Memory  /  Narrative

How Jefferson’s Words Were Doctored in his Memorial

A great-great-grandson pushed to portray Jefferson as an abolitionist, leaving a misleading impression about his actions on equality and slavery.

On Sept. 30, 1941, Andrews was one of seven commissioners who attended the private meeting at Washington’s Corcoran Gallery of Art to decide which words would be etched into four massive panels at the Jefferson Memorial.

At a pivotal moment in the gathering, Andrews made his proposal to exclude words taken from Jefferson’s authorship of the Declaration of Independence that “all men are created equal.” Andrews’s rationale was that Jefferson never meant that Black people were created equal with White people.

“At the time this was written into the Declaration of Independence we had slavery,” Andrews said, according to the meeting’s self-described “confidential” minutes, which The Washington Post reviewed at the personal archives of two commission members. “No one could assume that the great Anglo Saxons as were Thomas Jefferson and George Washington were created equal with the poor savage, without clothes, that had come out of Africa.”

In a raw appeal to segregationists on the commission, Andrews warned what could happen to American society at that moment if the memorial included the idea that all men are created equal.

“We are going to have trouble, I am afraid, here in Washington by reason of the thought among the worst element of both races,” he said. “We face that situation now and all they have to do is for people to feel that they have been ill-treated and they are entitled to the same accommodations at hotels and the same room with you, etc., and eat with you at the same table.
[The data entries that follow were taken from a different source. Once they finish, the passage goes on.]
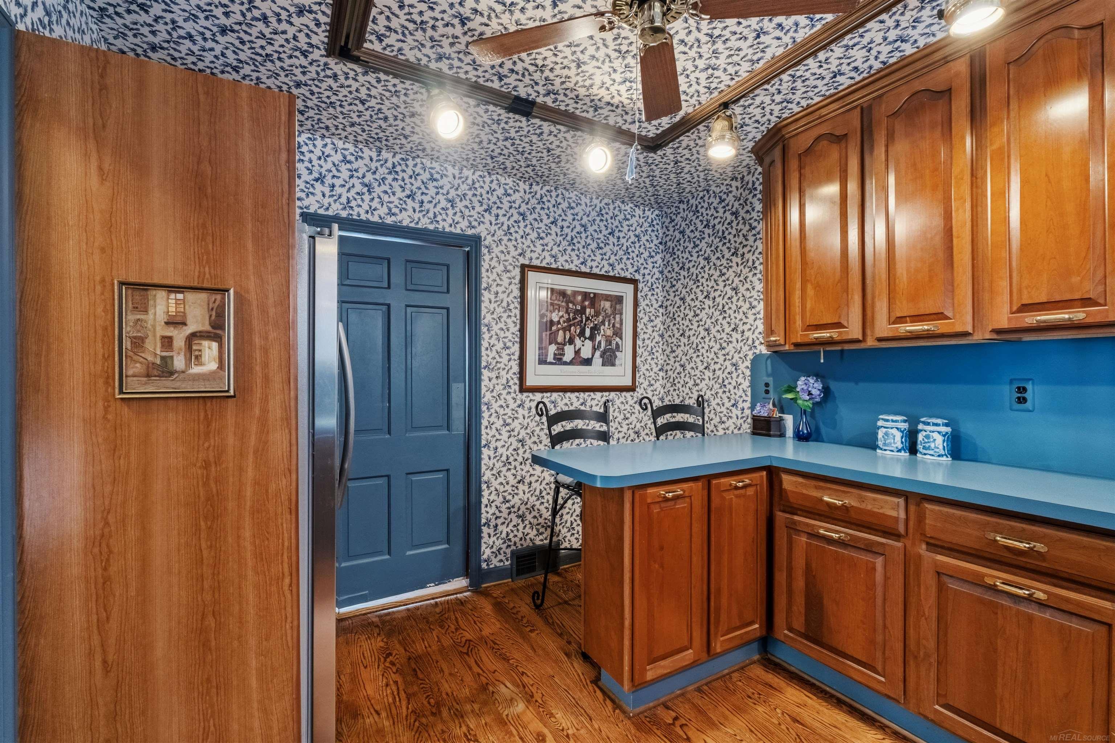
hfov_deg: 100.4
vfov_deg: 77.3
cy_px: 372
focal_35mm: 15
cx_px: 558
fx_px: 465
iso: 800
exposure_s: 1/15
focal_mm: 10
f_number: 7.1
Then they read that and it is misleading to them and they are not to blame.”

The other commissioners did not object to the tone of Andrews’s remarks.

Instead, Kean, then 81 years old, led the way in agreeing with Andrews’s characterization of Jefferson’s view on race: “I would say that I entirely agree with him that the author and signers of the Declaration did not have in mind Indians or Negroes, or other persons than the British subjects for which they had the right to speak.”

But after considering the idea of deleting “all men are created equal” from the memorial, Kean and other commissioners worried about the backlash if they left out one of the most famous phrases in American history — and the one most associated with Jefferson. Kean vigorously opposed the idea and Kimball said, “We can get in more trouble if we leave it out.”

Andrews grudgingly conceded the point, saying, “I am rather afraid there would be a lot of questions asked and a lot of things about it, maybe articles written about it, and we are so used to seeing that expression that nobody pays any attention to it anyway.”